TRECHO PARA LEITURA -
╭──
Pesquisa com tecnologia digital, revela detalhes ocultos em livro do século 15

Redação: Gazeta Gaúcha / Portal / GZ1.com.br

Foto: Museu Nacional / Divulgação

Trabalho na Biblioteca Nacional preserva e amplia compreensão sobre “Livro de Horas dito de D. Fernando (50,1,1)”, manuscrito que é um dos mais raros do acervo.

A conservadora, restauradora e servidora da Fundação Biblioteca Nacional (FBN), Isamara de Carvalho, realizou no início deste mês uma importante etapa para a elaboração de sua tese de doutorado pela UFMG. Seu estudo se concentra no percurso histórico, na caracterização material e na atribuição de valores para a preservação do “Livro de Horas dito de D. Fernando (50,1,1)”, manuscrito do século XV que está entre os acervos mais raros da FBN – entidade vinculada ao Ministério da Cultura (MinC).

Entre os dias 7 e 9 de agosto, com o auxílio do professor do Departamento de Fotografia e Cinema da Escola de Belas Artes da UFMG, Alexandre Leão, e do conservador -restaurador e aluno de mestrado, Alexandre Costa, Isamara contou com uma tecnologia antes inédita no Brasil para analisar em minúcias o Livro de Horas: a geração de Imagem Científica Multiespectral. A Escola de Belas Artes da UFMG, por meio do PrismaLAB, é a primeira instituição no país a contar com um laboratório para o emprego desta técnica, que permite a leitura de superfícies apagadas em objetos do patrimônio cultural.

A análise foi realizada na Biblioteca Nacional, com o equipamento trazido de Belo Horizonte. A missão acadêmica foi parcialmente financiada com recursos do PROEX – Programa de Excelência Acadêmica da Capes.

“Utilizamos uma câmera digital que foi modificada para captar espectros de luz que não conseguimos enxergar, como o infravermelho e o ultravioleta. Com o infravermelho, por exemplo, podemos captar imagens daquilo que está abaixo da camada de pintura, como esboços feitos com grafite ou carvão. Com o ultravioleta, é possível observar características na superfície acima da pintura, como uma camada de verniz, ou a presença de materiais inorgânicos e orgânicos, como fungos”, explica Alexandre Leão.

A técnica utiliza, ainda, um sistema de iluminação com diferentes faixas de comprimentos de onda (cores), para captação da imagem do objeto a partir da reflexão de cada cor, separadamente. Em seguida, as fotos são inseridas em um software capaz de sobrepor as diferentes imagens captadas, fazendo com que informações ocultas aos olhos humanos fiquem evidentes. O professor ressalta que a técnica é não- invasiva e não danifica as obras analisadas.

“A tecnologia que utilizamos aqui é compatível com o que há nos museus e laboratórios de países de primeiro mundo. Estamos acompanhando a evolução da tecnologia mundial e somos o primeiro laboratório a utilizar esta técnica no Brasil”, afirma Alexandre Leão.
╰──
TAREFAS -
1. Traduza para o inglês esta frase do trecho sobre o Livro de Horas: "A análise foi realizada na Biblioteca Nacional, com o equipamento trazido de Belo Horizonte."
2. Reproduza a parte do trecho sobre o Livro de Horas que começa nas palavras "Pesquisa com tecnologia" e termina depois de "da Cultura (MinC).".

MATERIAL -
╭──
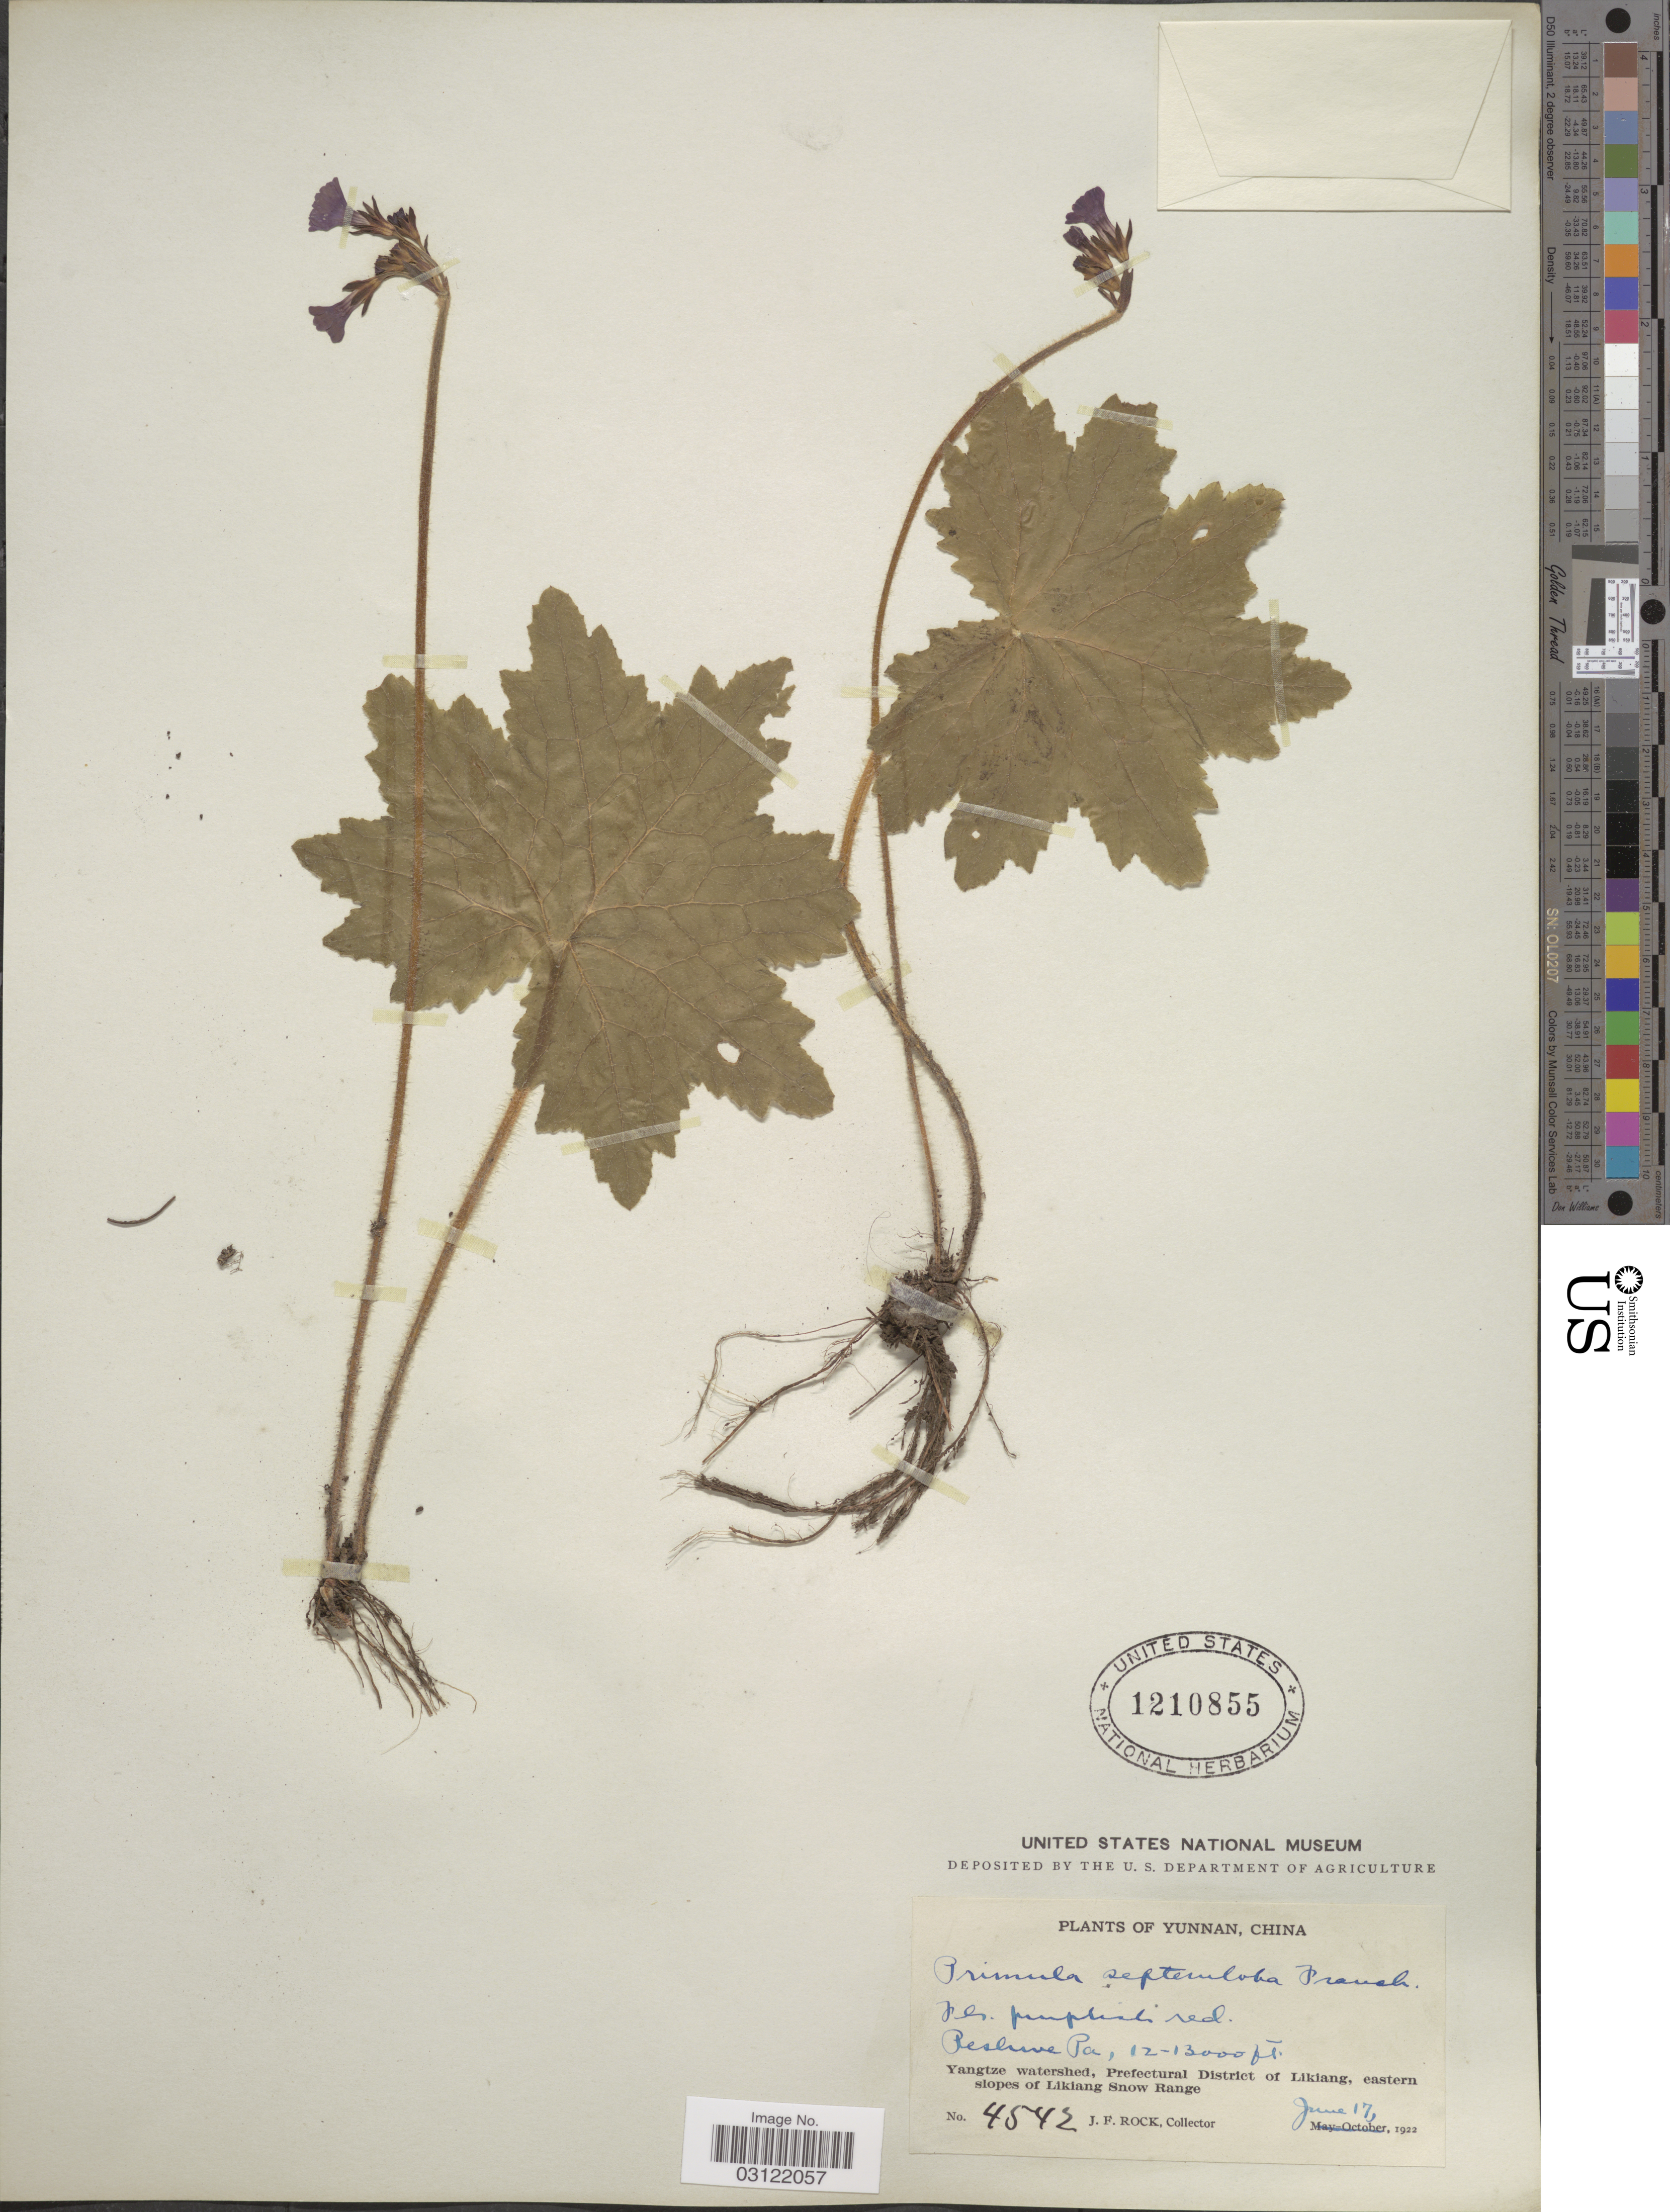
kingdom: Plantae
╰──
RESPOSTAS RESOLVIDAS -
1. The analysis was carried out at the National Library, with equipment brought from Belo Horizonte.

2.
Pesquisa com tecnologia digital, revela detalhes ocultos em livro do século 15

Redação: Gazeta Gaúcha / Portal / GZ1.com.br

Foto: Museu Nacional / Divulgação

Trabalho na Biblioteca Nacional preserva e amplia compreensão sobre “Livro de Horas dito de D. Fernando (50,1,1)”, manuscrito que é um dos mais raros do acervo.

A conservadora, restauradora e servidora da Fundação Biblioteca Nacional (FBN), Isamara de Carvalho, realizou no início deste mês uma importante etapa para a elaboração de sua tese de doutorado pela UFMG. Seu estudo se concentra no percurso histórico, na caracterização material e na atribuição de valores para a preservação do “Livro de Horas dito de D. Fernando (50,1,1)”, manuscrito do século XV que está entre os acervos mais raros da FBN – entidade vinculada ao Ministério da Cultura (MinC).